Die Stätte wurde während des Baus der Autobahn A304 zwischen 2012 und 2017 ausgegraben und enthüllte Überreste aus der römischen Zeit, die in dieser Region bis dahin unbekannt waren. Neben den Badeanlagen wurden auch Eisengeräte gefunden, die zeigen, wie die Bewohner Landwirtschaft betrieben.
An dieser Stätte wurden Eisenteile gefunden, die Hinweise auf fortschrittliche Erntetechniken geben, die während der römischen Zeit von der lokalen Bevölkerung verwendet wurden. Diese Funde zeigen die handwerklichen Fähigkeiten und das praktische Wissen der Menschen, die hier lebten.
Die Reste der Badeanlagen sind an Ort und Stelle erhalten und können besichtigt werden, wobei die alten Strukturen deutlich sichtbar sind. Besuchende sollten gutes Schuhwerk tragen, da das Gelände uneben ist und die Ausgrabungsfläche teilweise im Freien liegt.

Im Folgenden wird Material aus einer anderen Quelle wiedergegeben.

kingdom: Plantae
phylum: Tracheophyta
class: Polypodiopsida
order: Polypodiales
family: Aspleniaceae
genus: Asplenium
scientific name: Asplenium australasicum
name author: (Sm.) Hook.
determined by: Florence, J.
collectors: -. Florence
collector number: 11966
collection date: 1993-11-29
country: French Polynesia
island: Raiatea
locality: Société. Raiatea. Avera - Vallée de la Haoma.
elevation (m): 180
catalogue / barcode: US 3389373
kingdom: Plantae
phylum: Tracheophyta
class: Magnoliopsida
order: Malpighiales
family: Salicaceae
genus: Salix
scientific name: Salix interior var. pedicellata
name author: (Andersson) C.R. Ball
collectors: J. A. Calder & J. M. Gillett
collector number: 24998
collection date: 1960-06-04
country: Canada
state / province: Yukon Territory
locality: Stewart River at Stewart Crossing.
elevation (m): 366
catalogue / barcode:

Unter den Funden befinden sich seltene Eisenteile einer Gaulischen Schneidemaschine, die in antiken römischen Texten erwähnt wird und nur an wenigen Orten archäologisch nachgewiesen wurde. Dieser Nachweis macht die Stätte zu einem wichtigen Zeugnis für technologische Entwicklungen in dieser Zeit.